Billet : Le joueur, un produit financier

Dans le passé,  la faible concurrence financière entre les clubs faisait que les salaires des joueurs dépassaient rarement celui d’un haut fonctionnaire. Cette règle, aujourd’hui rangée dans le placard des vieilleries, permettait à des équipes aux ressources et aux budgets moyens de gagner les titres. Mais le vent de l’Histoire a soufflé et le dopage des salaires, notamment ceux des joueurs étrangers, a frappé de plein fouet le monde du football tunisien et a fini par le transformer radicalement. Il est aujourd’hui  secoué par des transferts de plus en plus exorbitants, et des salaires démentiels.

Tous les obstacles à la « concurrence libre et non faussée » disparaissent dans le football tunisien. Les clubs les mieux lotis financièrement sont aujourd’hui capables de se renforcer et d’aller partout à la recherche de joueurs auxquels ils ne manquent pas d’offrir des contrats juteux. De ce fait, les salaires s’envolent. L’argent coule à flot. Les joueurs étrangers sont devenus des stars dépassant le simple cadre du football. Ils sont pratiquement présents dans la plupart des clubs tunisiens. Certains ont même fait leur entrée dans la culture populaire tunisienne.

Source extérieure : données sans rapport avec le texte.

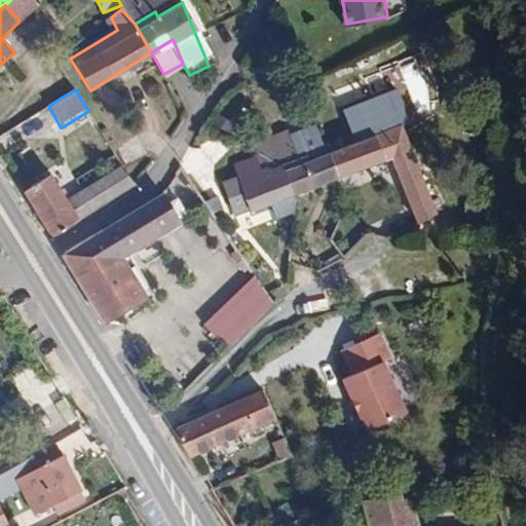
[(74,148),(101,132),(88,111),(62,127),(74,148)]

La concurrence sportive exacerbe et alimente la concurrence financière entre les clubs et des moyens de plus en plus exorbitants sont mis sur la table afin de devenir de plus en plus fort tout en évitant de se faire piller ses joueurs. Techniquement, le championnat tunisien  n’a pas réellement le potentiel pour attirer les investisseurs. Mais il continue à attirer les joueurs étrangers. Les prix explosent, tout comme les salaires. Ces derniers débarquent chez nous  tout en étant à la recherche du contrat le plus lucratif possible. Certaines équipes sont devenues cosmopolites au grand dam des joueurs issus du club et dont l’avenir est plus que jamais compromis.  Il faut dire que depuis quelque  temps, les erreurs de casting se multiplient. Des joueurs, mais aussi des entraîneurs pas au niveau escompté, ou moins bons qu’on l’espérait. Qui n’aident pas à réaliser l’objectif tracé  par les équipes. Dans le lot, et sans être totalement exhaustif, les mauvais choix par lesquels beaucoup de clubs sont passés sont faciles à détecter. Nous demeurons convaincus qu’il est impossible de briller sans des joueurs qui sont passés par toutes les catégories du club, qui ont le sentiment d’appartenance.  Reste une question : les joueurs étrangers sont-ils véritablement des « top players » pouvant apporter le plus et permettant à leurs équipes de gagner des titres? Pas sûr puisque l’influence de beaucoup d’entre eux sur le jeu et dans le groupe n’est pas aussi sûre. Beaucoup sont devenus une énigme. Souvent inexistants, parfois frustrés.

Cette image sombre plaide aujourd’hui pour la nécessité d’un encadrement plus étroit des indemnités des transferts, du plafonnement de la masse salariale et l’amélioration de la transparence et la traçabilité des comptes des clubs.